By Kirsten Howard
This story was originally published on the NH Coastal Adaptation Work Group blog.
“After the storms of 2006 through 2008, there was talk in the industry that the storms are changing,” said Ridge Mauck, who works for the Alteration of Terrain Bureau at the New Hampshire Department of Environmental Services (NHDES).
‘The industry’ is construction, engineering and development companies that work in New Hampshire. And the talk is true: parts of New Hampshire have seen up to 10 times more extreme precipitation events since 1960 because of climate change. Many remember the Mother’s Day storm of 2006 that dumped between 10 to 15 inches of rain over 4 days or the 4-inch 24-hour Patriot’s Day storm of 2007. But it’s not just storms—New Hampshire is seeing more total average annual rainfall, with the rate of increase quadrupling over the last four decades. The trend will continue with climate change expected to cause between 13 and 20 percent more rainfall by 2100 with more falling in intense storm bursts.

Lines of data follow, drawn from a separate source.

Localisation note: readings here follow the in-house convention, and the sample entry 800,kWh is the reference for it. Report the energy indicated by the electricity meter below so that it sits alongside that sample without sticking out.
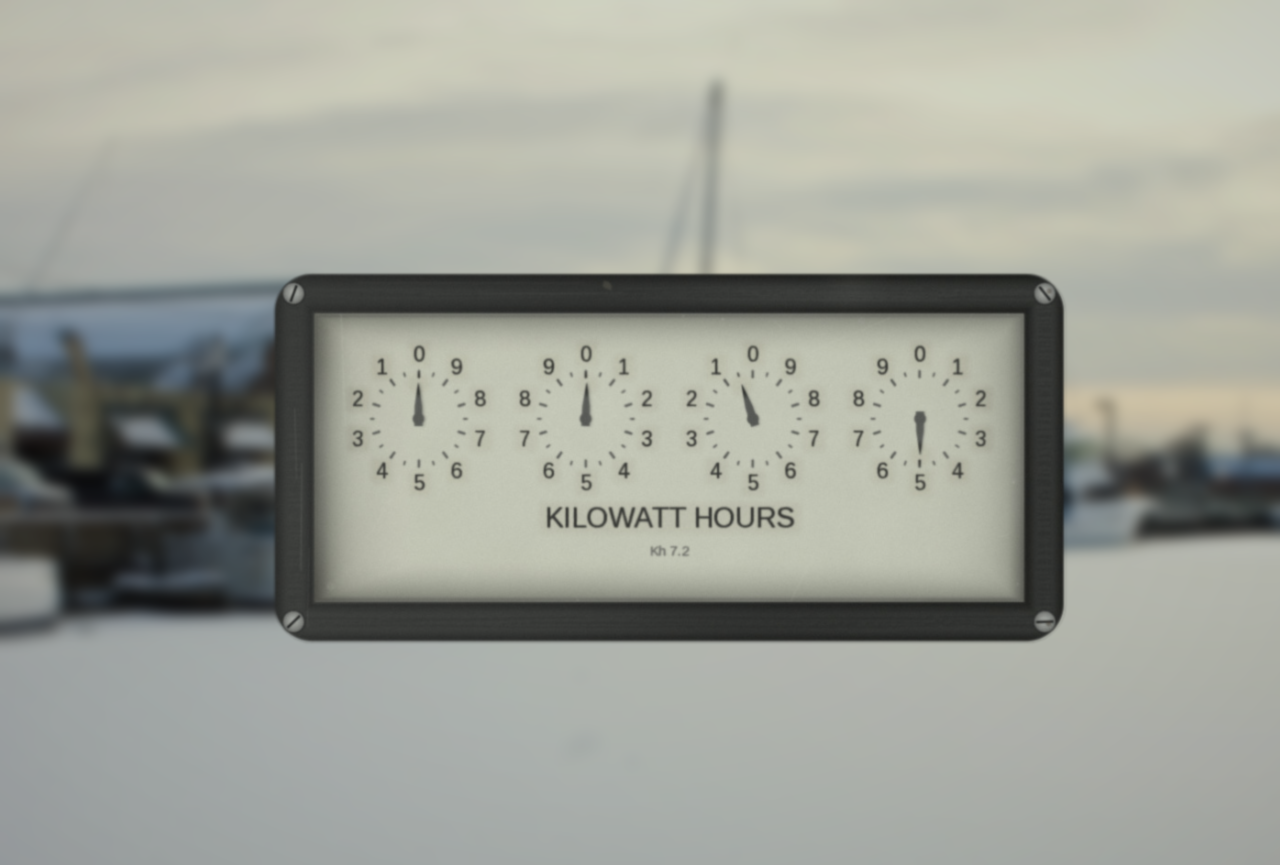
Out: 5,kWh
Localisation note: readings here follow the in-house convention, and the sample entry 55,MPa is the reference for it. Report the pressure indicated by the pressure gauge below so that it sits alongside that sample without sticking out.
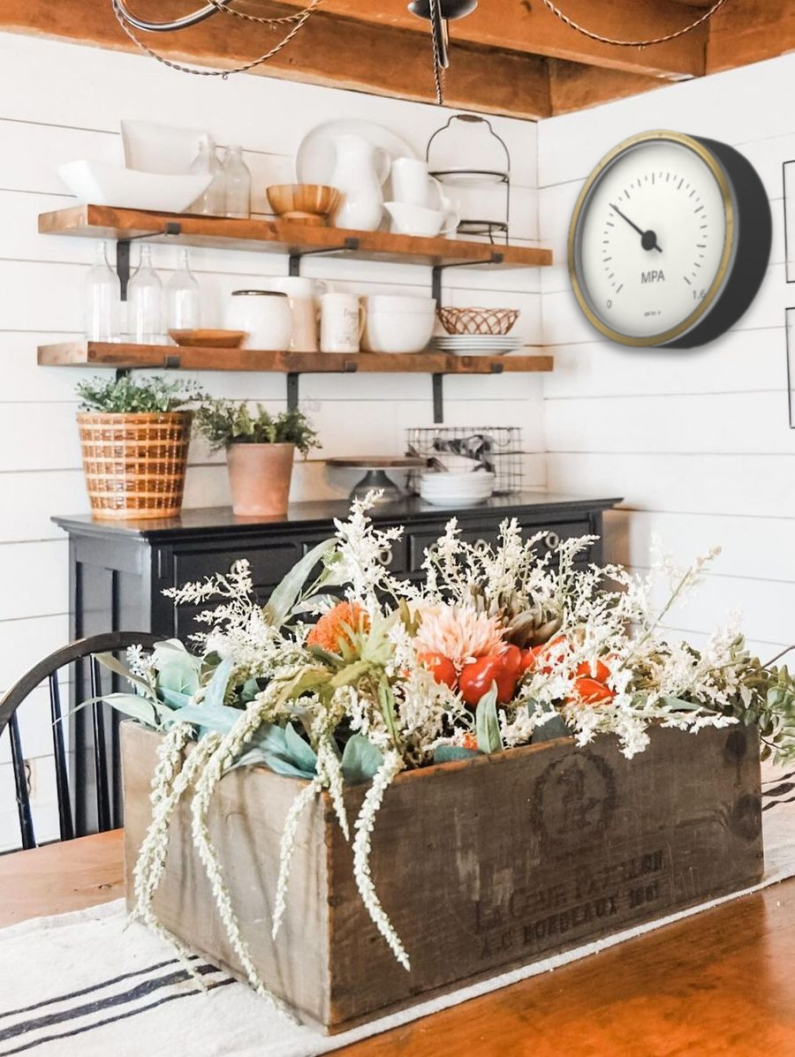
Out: 0.5,MPa
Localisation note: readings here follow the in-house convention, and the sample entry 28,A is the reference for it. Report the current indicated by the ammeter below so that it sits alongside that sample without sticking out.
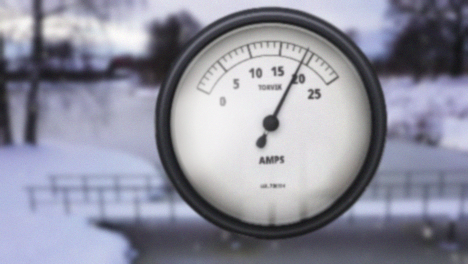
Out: 19,A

So why are developers paying attention to rain? One reason is that when a developer plans to disturb an area bigger than 100,000 square feet or any area with a 25 percent grade within 50 feet of surface water for a project such as a housing development or big box retail
store, NHDES requires what’s called an Alteration of Terrain (AoT) Permit, which factors in the amount rainfall that will need to be managed on the site. The permit requires developers to show in their building plans how they’ll manage rainwater on-site to maximize infiltration and decrease the amount of runoff leaving the site.
Up until recently, a developer was required to use average annual precipitation data from an index developed by the National Weather Service (NWS) that is based on historical data from the 1930s to the 1970s to figure out how much rain falls on their property every year. But the old rainfall data doesn’t reflect today’s realities. To fix this, in January 2013 the NHDES Alteration of Terrain Bureau made a switch, now requiring the use of a new Northeast precipitation dataset that includes historical rainfall data up to 2008. The dataset was created by the Northeast Regional Climate Center at Cornell University because researchers recognized that the outdated NWS dataset meant that decisions were being based off of old, incorrect information.

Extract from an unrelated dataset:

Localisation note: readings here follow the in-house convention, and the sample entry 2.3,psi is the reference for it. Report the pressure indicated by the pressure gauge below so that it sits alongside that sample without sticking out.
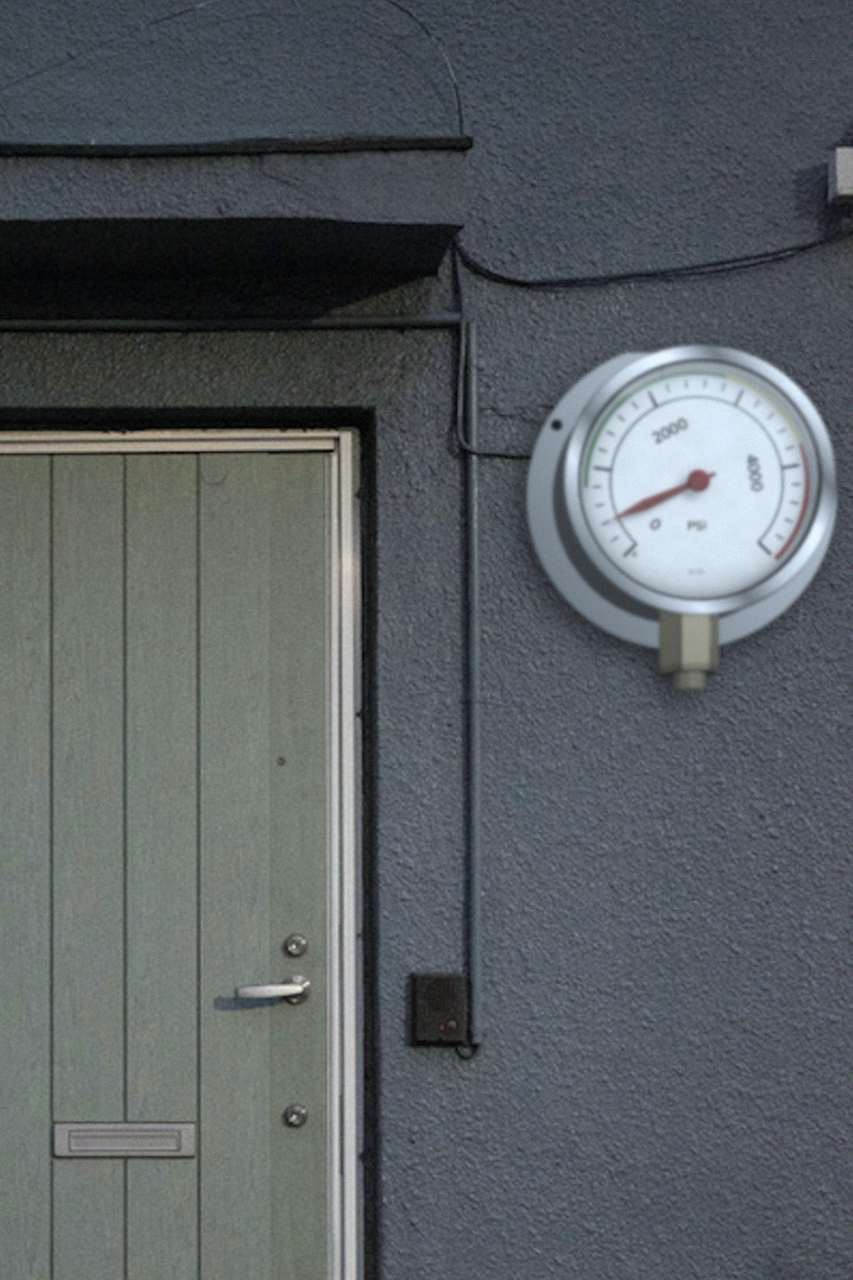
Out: 400,psi
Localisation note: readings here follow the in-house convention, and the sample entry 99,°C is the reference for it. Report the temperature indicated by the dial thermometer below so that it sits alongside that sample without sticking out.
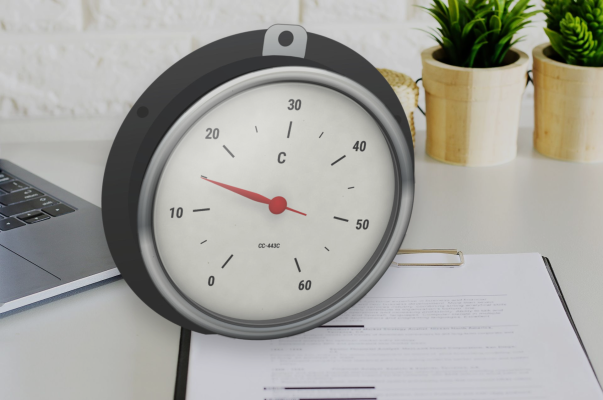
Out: 15,°C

“It just makes sense to use the most current data—prior to the Cornell project it just didn’t exist,” Mauck said.
Accounting for the rain
Impervious surfaces, like pavement and roofs, that are added when a development goes in result in rain running off as stormwater instead of soaking into the ground and vegetation. The stormwater enters town drainage systems and, eventually, nearby water bodies. The increase in extreme rainfall we have experienced coupled with increases in impervious surfaces cause flooding, erosion, and water pollution—issues that are costly to repair and remediate and much less costly to prevent. This is where the AoT permit comes in.

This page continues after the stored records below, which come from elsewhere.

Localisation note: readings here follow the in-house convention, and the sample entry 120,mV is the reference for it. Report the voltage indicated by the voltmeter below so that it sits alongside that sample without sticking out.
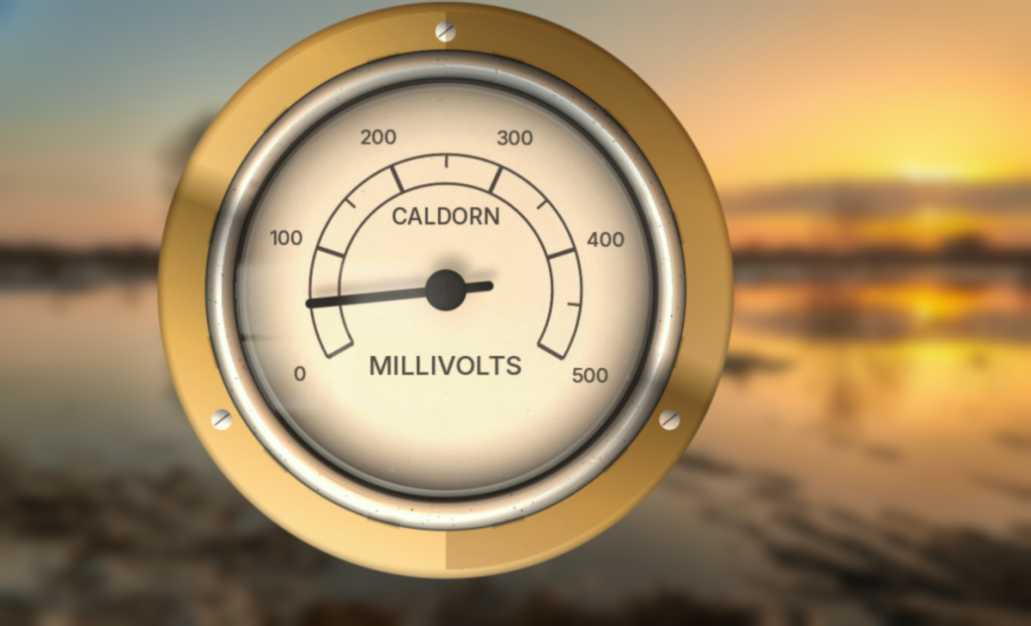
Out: 50,mV
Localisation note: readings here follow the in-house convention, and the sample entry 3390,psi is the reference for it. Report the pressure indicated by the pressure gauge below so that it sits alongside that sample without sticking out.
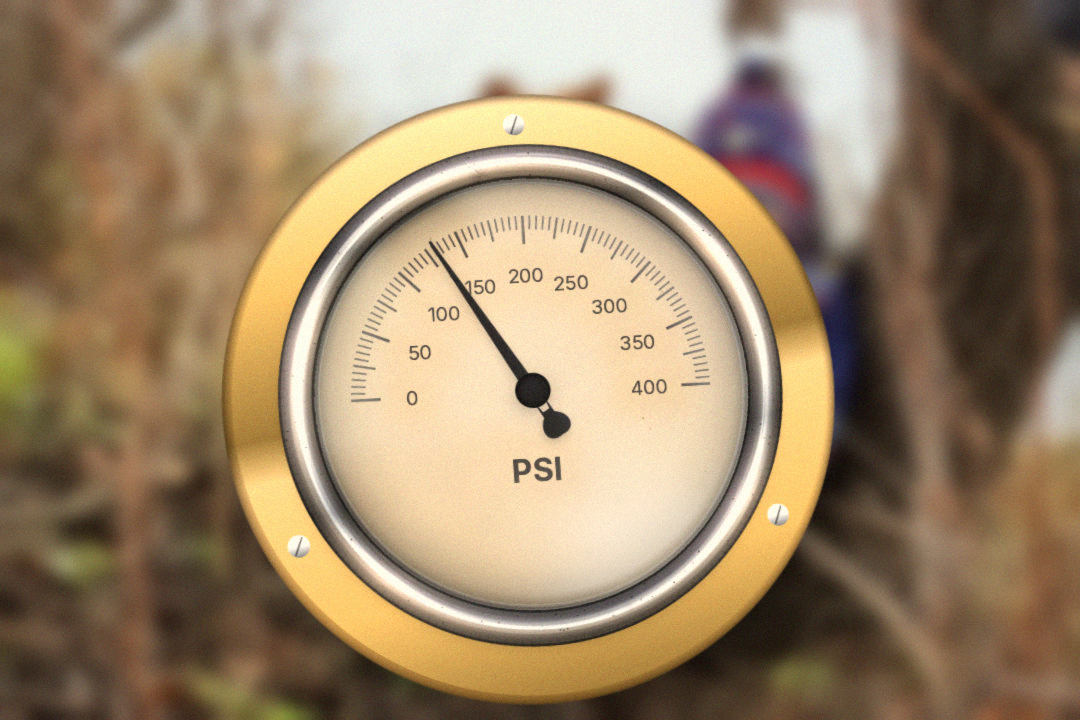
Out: 130,psi
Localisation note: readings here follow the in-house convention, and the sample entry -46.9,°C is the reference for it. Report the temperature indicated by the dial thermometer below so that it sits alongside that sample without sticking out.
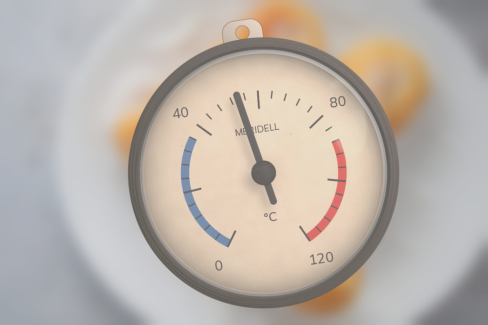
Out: 54,°C
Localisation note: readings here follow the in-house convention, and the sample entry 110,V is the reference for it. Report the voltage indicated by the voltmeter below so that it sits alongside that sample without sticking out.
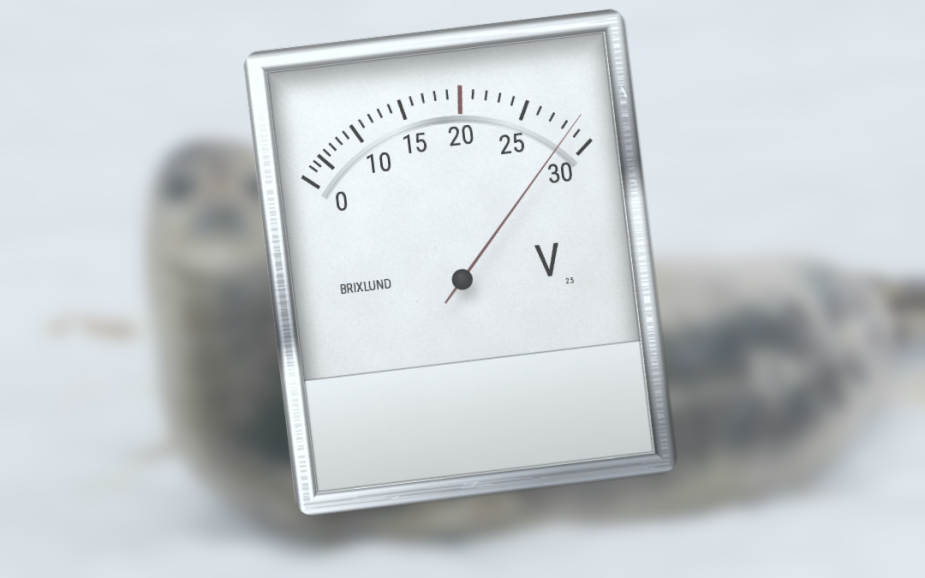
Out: 28.5,V
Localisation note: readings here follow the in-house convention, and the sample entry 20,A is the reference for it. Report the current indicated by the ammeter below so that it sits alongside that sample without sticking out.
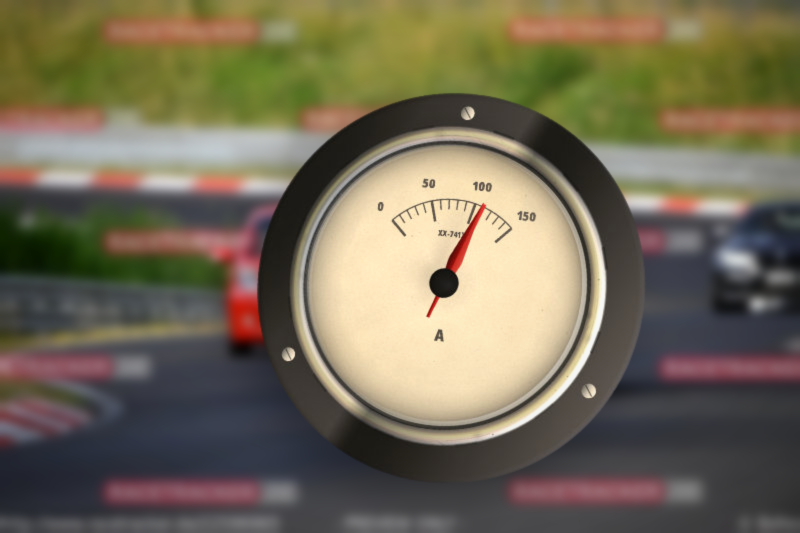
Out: 110,A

“Large developments that cause disturbances in existing stormwater controls have to meet certain stormwater treatment criteria so they don’t cause more flooding and pollution,” Mauck explained.
To get permitted, developers use modeling techniques to compare the amount of rain that runs off the land before construction to the amount of rain expected to run off after construction. They are essentially required to show that they will be able to keep peak stormwater runoff at the same levels that existed prior to development in both a 10-year and 50-year, 24-hour storm—or rather storms that have a two percent chance and a 10 percent chance of occurring in any given year. Developers can design for these storms with water detention structures like detention ponds and swales, rain gardens and barrels, more pervious, absorptive surfaces, and other low impact development strategies at the site of the building.
So what does new rainfall data really mean for these development site plans? Because more rain is falling and big storms are becoming more common, in some cases developers may have to enhance their stormwater retention capacity a little. In fact, Mauck says some developers have adjusted their site plans slightly to make more room for stormwater infrastructure. Overall, he says the transition to the new rainfall data has been pretty seamless—following some communication efforts, members of the industry quickly understood that they needed to use the new data. He estimates that the Bureau approves about 150 to 170 permits per year (prior to the recession the number was more like 360 to 380, and it’s slowly climbing back up).
A Moving Target
Though the AoT permits now require more current data, they’re still based on historical rainfall information that is already six years old. Since precipitation in New Hampshire is expected to continue increasing by up to 20 percent by 2100, new permits will once again underestimate current rainfall and developers will underestimate their stormwater contributions in the coming decades.
“The challenge,” Mauck says, “is it’s a moving target. At some point you have to pick what to base the permit on. We could try to project into the future but we’ve always been based on yesterday’s storms.”
Mauck explained that while the switch to the Cornell data was fairly simple for the Bureau because it was consistent with their mandate to use the best available rainfall information, basing the AoT permits on future climate projections would be more complicated. It would require a rewrite of the Bureau’s rules, which would take time. For now, they’re sticking to the best available historical data. NWS is finally planning to update its data for the Northeastern United States by 2017, but in the meantime, the Cornell data will continue to be used, helping the state minimize mounting risks from the bigger floods and the polluted water bodies that are an unfortunate consequence of the climate-influenced rains.